Leveraging Investments to Drive Climate Solutions

We also believe that our institution must deploy investments for climate solutions in addition to our grant support. This includes complementary approaches for “impact-first” catalytic capital alongside “returns-first” sustainable investments.
Members of our Impact Investments team are embedded within MacArthur’s program teams such as Climate Solutions to ensure strategic alignment, a practice which began in 2015. Examples of our climate relevant catalytic capital investments include, among many other efforts, support for innovation with Azolla Ventures, the deployment of clean energy and energy efficiency solutions in historically marginalized communities in the United States with Inclusive Prosperity Capital, and the acceleration of rooftop solar in India with Encourage Solar Finance. Like our grantmaking support in this area, our impact investments prioritize equitable climate solutions.
In recent years, we have taken significant steps to increase the alignment of our endowment portfolio with our programmatic goals, mission, and values. For example, we discontinued private fossil fuel related investments, modified our derivative strategy to use fossil free indexes in the United States, and allocated a portion of the portfolio to invest in sustainable investments, both public and private, with the goal of reaching five percent of the overall portfolio over time.
For our sustainable investments, we are evaluating managers across investment strategies including venture, growth equity, traditional private equity, and value add infrastructure, and will select managers based primarily on their ability to generate competitive risk-adjusted returns while having potential positive impact.
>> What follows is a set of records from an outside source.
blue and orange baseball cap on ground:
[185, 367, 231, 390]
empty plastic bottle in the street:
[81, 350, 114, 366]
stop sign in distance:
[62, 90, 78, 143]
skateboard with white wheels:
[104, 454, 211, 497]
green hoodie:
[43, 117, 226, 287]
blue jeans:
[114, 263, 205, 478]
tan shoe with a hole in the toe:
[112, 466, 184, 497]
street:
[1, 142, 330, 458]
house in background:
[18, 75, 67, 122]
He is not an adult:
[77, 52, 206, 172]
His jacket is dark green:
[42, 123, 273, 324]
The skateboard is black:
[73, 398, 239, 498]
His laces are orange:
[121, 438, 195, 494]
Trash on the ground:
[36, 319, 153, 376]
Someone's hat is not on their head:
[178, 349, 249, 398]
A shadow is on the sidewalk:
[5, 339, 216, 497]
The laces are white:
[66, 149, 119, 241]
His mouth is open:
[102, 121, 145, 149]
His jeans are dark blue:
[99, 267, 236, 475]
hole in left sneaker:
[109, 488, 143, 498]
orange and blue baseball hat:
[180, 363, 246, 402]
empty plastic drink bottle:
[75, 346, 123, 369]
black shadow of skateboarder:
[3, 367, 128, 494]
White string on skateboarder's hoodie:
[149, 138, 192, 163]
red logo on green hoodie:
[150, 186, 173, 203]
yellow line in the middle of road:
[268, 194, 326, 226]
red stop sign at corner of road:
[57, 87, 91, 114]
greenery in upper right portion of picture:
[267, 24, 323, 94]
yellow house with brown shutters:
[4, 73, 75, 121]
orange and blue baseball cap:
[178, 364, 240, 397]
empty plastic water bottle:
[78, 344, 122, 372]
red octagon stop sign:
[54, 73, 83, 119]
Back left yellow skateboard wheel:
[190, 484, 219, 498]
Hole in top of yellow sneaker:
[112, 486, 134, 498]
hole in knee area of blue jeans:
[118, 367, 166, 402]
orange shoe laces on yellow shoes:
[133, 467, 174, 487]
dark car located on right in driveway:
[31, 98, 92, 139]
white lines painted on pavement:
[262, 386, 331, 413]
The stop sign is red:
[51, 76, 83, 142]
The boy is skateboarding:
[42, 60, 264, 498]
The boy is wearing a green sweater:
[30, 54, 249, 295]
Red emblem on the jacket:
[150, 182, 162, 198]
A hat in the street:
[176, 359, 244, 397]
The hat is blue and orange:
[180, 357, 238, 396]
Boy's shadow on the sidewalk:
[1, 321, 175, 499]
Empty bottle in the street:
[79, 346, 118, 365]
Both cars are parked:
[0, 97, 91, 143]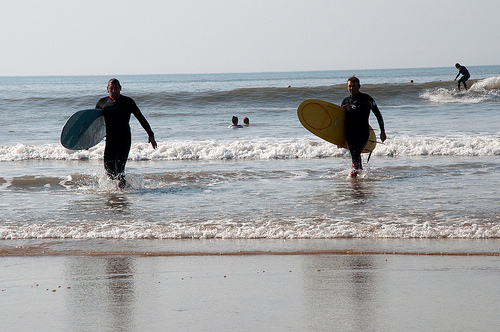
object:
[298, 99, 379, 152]
surfboard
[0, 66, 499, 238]
ocean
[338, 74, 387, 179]
man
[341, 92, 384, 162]
wetsuit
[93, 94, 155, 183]
wetsuit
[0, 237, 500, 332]
beach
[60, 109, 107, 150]
board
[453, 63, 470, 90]
surfer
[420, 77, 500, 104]
wave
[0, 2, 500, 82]
sky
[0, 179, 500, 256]
shore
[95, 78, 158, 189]
person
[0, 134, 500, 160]
wave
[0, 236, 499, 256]
shoreline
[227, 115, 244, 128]
people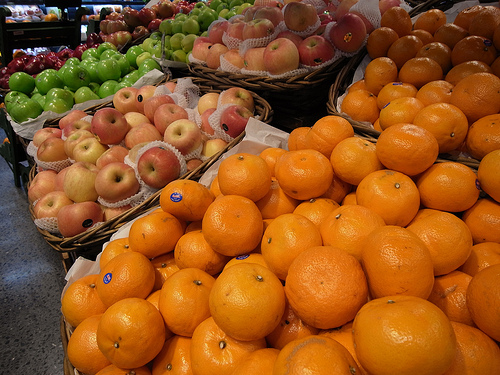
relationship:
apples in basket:
[68, 122, 145, 189] [182, 44, 353, 112]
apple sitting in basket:
[54, 200, 103, 242] [26, 75, 274, 271]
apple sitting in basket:
[94, 160, 143, 204] [26, 75, 274, 271]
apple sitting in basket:
[135, 141, 183, 189] [26, 75, 274, 271]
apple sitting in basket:
[71, 137, 106, 163] [26, 75, 274, 271]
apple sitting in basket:
[159, 116, 204, 153] [26, 75, 274, 271]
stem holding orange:
[253, 272, 264, 282] [209, 259, 284, 341]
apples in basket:
[264, 38, 300, 74] [186, 59, 342, 94]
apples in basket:
[331, 14, 368, 54] [186, 59, 342, 94]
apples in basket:
[216, 105, 254, 135] [186, 59, 342, 94]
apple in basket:
[163, 118, 202, 155] [186, 59, 342, 94]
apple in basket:
[135, 144, 183, 189] [186, 59, 342, 94]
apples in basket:
[93, 105, 127, 142] [186, 59, 342, 94]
Ultimately, we believe that the global energy transition will translate into significant investment opportunities for experienced managers who can identify sectors, companies, and assets that can generate strong risk adjusted returns as well as positive environmental benefits.

Looking Ahead

The full continuum of capital—from grants, including those that stimulate private-sector activity, to catalytic capital, to sustainable investments—is essential to achieving the United Nations Sustainable Development Goals, especially as they relate to climate action. This moment could not be more significant, and MacArthur is increasing our level of urgency accordingly. Our work to date is only a start, as so much more is needed across the public, private, and philanthropic sectors. The crisis is here, and the time for action is now.
All three authors serve at the John D. and Catherine T. MacArthur Foundation, with John Balbach as the director of impact investments, Caixia Ziegler as the managing director of real assets and sustainable investments, and Jorgen Thomsen as the director of climate solutions.